It was not immediately clear whether the FBI planned to use the same method it used to access data on Syed Rizwan Farook’s phone. Calls to the FBI’s Little Rock field office were not immediately returned. An FBI spokesman in Washington declined to comment.
The couple were killed in their home just outside Little Rock in July, according to The Associated Press. Four suspects, ages 14 to 18, have been charged in the killings, Hiland said.
Prosecutors asked for a delay in the trial of 18-year-old Hunter Drexler on Tuesday, less than 24 hours after the FBI said it had successfully gained access to an iPhone 5c that Farook used.
Farook and his wife, Tashfeen Malik, carried out the deadly attacks at the Inland Regional Center on Dec. 2, leaving 14 dead and many more wounded. Federal prosecutors went to court to force Apple to help them unlock Farook’s phone, but the historic court battle was staved off when a third party helped the FBI gain access to the device.
“The iPod had just come into our possession a couple of weeks ago,” Hiland said Wednesday. “Obviously when we heard that (the FBI) had been able to crack that phone we wanted to at least ask and see if they wanted to help.”
Hiland did not know what operating system the phone, which belonged to Drexler, was running.
The phone at the heart of the Arkansas case is a later model than the one used by Farook, but it would present some of the same access problems, said Andrew Crocker, a staff attorney with the Electronic Frontier Foundation, a digital rights group in San Francisco.
An iPhone 6 would be running iOS8 or a later operating system that encrypts all data on the phone, when locked, Crocker said. Apple has said it lacks the capability to bypass that level of encryption.
The device would also trigger a delay after each successive incorrect passcode entry, meaning even FBI software that can input an endless string of password combinations would encounter longer and longer wait times between attempts.
On Tuesday, an FBI official told the Los Angeles Times that the successful hack of Farook’s phone was unlikely to help police win broader access to encrypted data. Police officials have long complained that encryption acts as a roadblock to routine criminal investigations, rendering useless thousands of smartphones sitting in police evidence lockers around the country.
The process used to gain access to Farook’s phone might not work on other devices, according to the official, who was not authorized to discuss the case and spoke on the condition of anonymity.
The official said it was also unlikely that the FBI would use the new tool in cases that would result in criminal prosecutions because the method would then become subject to discovery at trial.
Crocker said he was skeptical that the Arkansas case would be analogous to the situation involving Farook’s phone.
“In a criminal case, if the FBI uses a technique, there’s going to be questions about divulging that technique or chain of custody to the defense,” he said. “So my instinct is this might be something different.”
Hiland said he’s not concerned with setting a precedent. He simply wants access to all the available evidence at trial.
“Our focus is on the case,” he said. “Our job is to seek justice.”
Though the FBI might want to use the new tool to help solve other criminal cases, doing so would also make the process subject to discovery during criminal trials and place the information in the public domain, according to the official, who was not authorized to discuss the case and spoke on the condition of anonymity.
Any application of the method used to access Farook’s phone would probably be limited to investigations that are unlikely to result in criminal cases, the official said.

[Stored data]
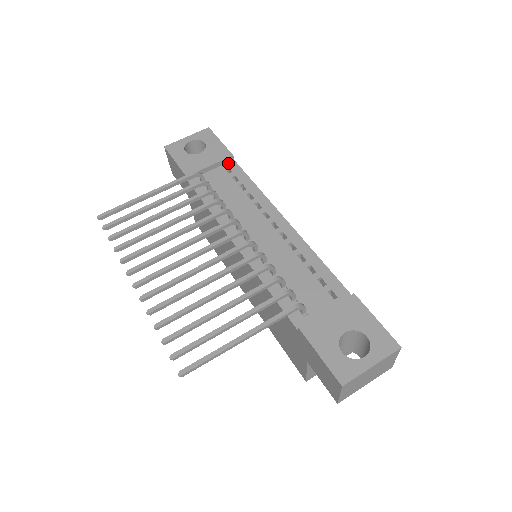
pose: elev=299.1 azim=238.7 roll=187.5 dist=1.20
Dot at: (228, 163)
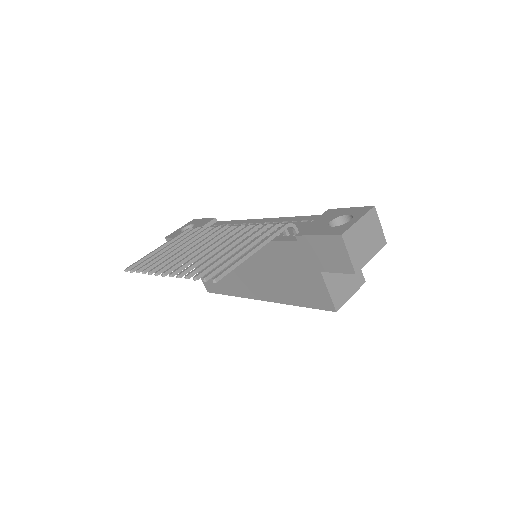
Dot at: (214, 224)
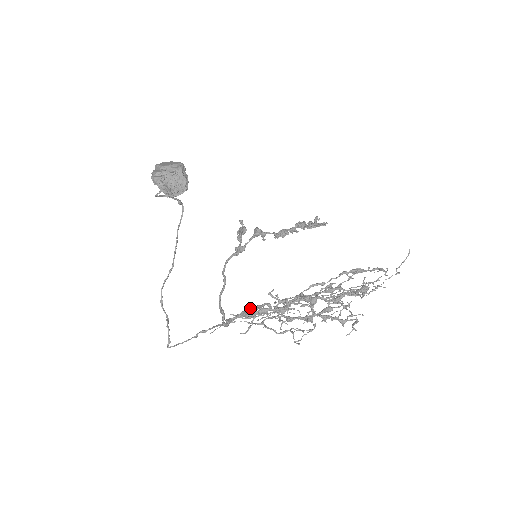
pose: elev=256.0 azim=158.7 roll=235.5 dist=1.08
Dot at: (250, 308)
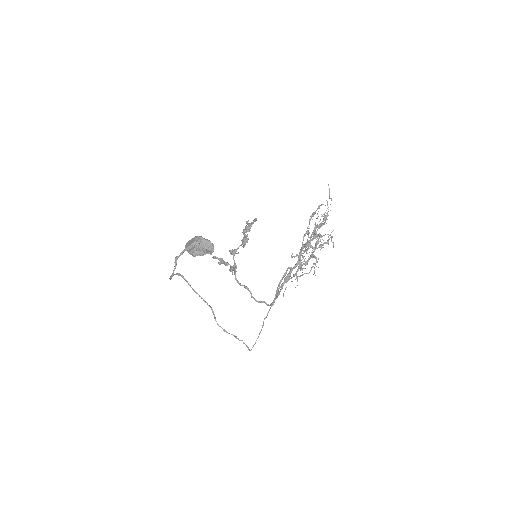
Dot at: (281, 280)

→ Exercise goal: Edit the part of the FBI phone-access article that opens with the words containing "The process used" and closes with "involving Farook’s phone.", putting "doubtful" in place of "skeptical". The records aren't needed for this.

→ Finished answer:
The process used to gain access to Farook’s phone might not work on other devices, according to the official, who was not authorized to discuss the case and spoke on the condition of anonymity.
The official said it was also unlikely that the FBI would use the new tool in cases that would result in criminal prosecutions because the method would then become subject to discovery at trial.
Crocker said he was doubtful that the Arkansas case would be analogous to the situation involving Farook’s phone.